I am pleased to share an interview with the very talented Teresa Michelsen. Teresa is the owner/operator of a Tarot list I am on called Comparative Tarot. She inherited the list from Valerie Sims. It’s a great list if you like to really get into different aspects of the cards. Think of it as a large guided (albeit gently) study group.
Arwen: What was your first encounter with Tarot like?
Teresa: My Mom’s boyfriend, who lived with us, did tarot readings. When I was about 13, he did one for me that really impressed me and was very insightful. As it turned out, he was kind of like a reversed Magician – charismatic and powerful, but a bit heedless of ethics and the effects of his actions. For decades I didn’t feel comfortable reading with his deck (Morgan-Greer) even though I like it very much. It rejoined me at a Reader’s Studio a couple years back and I’m reconciled with it now 🙂
Arwen: Who do you see as other Tarot luminaries? Who inspires you?
Teresa: That’s a long list! I would start with folks like Ruth Ann and Wald Amberstone, Mary Greer, Rachel Pollack, Thalassa, Solandia, and all those who have dedicated their volunteer time to organizations like ATA and TABI – these are the people who have created communities for tarot readers to grow and thrive in, both in the real world and online. I am also delighted to be part of an inspiring “new generation” of tarotists, among whom I count too many friends to number or even try to list here, busily creating wonderful decks, books, websites, and works of art for us to enjoy. And let’s not forget my favorite editor, Barbara Moore, and all the great publishing houses like Llewellyn, Red Wheel/Weiser, US Games, and Lo Scarabeo who have brought us so many wonderful decks and books.
Arwen: Teresa, you have have written two books. The Complete Tarot Reader and Designing Your Own Tarot Spreads which, by the way, is the book that gave me the confidence to start designing spreads. Who was your target audience for those books?

Record extracts >>

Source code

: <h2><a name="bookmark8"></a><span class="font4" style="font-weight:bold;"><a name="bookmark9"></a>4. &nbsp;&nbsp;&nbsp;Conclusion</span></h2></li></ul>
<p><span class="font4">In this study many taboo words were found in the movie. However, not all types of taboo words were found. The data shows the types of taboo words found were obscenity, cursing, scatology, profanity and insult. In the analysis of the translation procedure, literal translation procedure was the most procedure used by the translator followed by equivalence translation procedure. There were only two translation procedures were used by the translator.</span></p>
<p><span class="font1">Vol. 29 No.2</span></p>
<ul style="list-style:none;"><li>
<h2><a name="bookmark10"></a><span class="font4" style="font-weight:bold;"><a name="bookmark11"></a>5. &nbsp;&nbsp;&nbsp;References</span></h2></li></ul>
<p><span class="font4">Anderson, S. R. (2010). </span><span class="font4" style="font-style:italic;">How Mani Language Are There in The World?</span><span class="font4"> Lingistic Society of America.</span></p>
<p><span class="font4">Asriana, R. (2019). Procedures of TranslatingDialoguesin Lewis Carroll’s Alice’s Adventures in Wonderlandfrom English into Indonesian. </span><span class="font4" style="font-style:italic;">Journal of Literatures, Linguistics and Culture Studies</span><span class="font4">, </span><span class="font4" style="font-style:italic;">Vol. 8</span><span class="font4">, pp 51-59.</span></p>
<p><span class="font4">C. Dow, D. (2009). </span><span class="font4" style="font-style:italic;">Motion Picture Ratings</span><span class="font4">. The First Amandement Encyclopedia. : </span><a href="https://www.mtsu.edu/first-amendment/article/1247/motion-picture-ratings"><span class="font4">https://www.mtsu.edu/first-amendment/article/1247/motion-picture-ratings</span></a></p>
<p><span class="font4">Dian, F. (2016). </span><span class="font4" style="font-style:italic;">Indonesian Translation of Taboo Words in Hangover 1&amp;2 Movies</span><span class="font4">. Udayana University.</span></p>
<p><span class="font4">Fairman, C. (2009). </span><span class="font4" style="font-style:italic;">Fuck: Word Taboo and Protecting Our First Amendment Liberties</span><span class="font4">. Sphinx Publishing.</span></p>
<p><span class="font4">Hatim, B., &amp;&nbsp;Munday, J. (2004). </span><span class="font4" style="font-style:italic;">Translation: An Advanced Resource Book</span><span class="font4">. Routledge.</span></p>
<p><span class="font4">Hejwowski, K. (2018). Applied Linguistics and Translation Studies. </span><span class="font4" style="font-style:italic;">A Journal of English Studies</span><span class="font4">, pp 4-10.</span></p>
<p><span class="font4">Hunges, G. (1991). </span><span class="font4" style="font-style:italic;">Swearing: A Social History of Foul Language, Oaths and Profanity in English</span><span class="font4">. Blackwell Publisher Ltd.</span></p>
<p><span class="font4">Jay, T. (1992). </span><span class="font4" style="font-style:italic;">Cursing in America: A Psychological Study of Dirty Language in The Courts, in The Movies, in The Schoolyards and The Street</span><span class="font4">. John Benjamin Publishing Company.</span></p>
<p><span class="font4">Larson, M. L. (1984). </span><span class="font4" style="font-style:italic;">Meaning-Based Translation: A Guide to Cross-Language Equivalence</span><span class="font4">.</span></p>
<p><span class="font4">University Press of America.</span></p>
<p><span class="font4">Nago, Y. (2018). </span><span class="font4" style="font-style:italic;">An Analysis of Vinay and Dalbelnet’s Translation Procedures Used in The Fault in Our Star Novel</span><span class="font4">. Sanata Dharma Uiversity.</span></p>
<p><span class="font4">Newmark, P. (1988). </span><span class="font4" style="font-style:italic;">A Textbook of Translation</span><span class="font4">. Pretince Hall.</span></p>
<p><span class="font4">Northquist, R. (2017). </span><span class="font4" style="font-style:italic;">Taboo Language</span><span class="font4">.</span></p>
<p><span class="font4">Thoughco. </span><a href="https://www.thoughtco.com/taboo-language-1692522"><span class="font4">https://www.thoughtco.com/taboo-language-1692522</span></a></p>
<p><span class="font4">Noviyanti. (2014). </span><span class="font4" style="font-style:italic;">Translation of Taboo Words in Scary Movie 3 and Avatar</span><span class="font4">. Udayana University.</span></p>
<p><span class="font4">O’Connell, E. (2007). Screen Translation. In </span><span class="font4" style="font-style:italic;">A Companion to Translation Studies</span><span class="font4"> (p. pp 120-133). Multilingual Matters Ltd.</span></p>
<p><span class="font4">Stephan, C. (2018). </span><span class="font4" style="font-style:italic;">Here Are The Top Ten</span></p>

What you will do >> According to the interview, which deck did Teresa avoid reading with for decades?

Solution for this exercise >> The Morgan-Greer deck.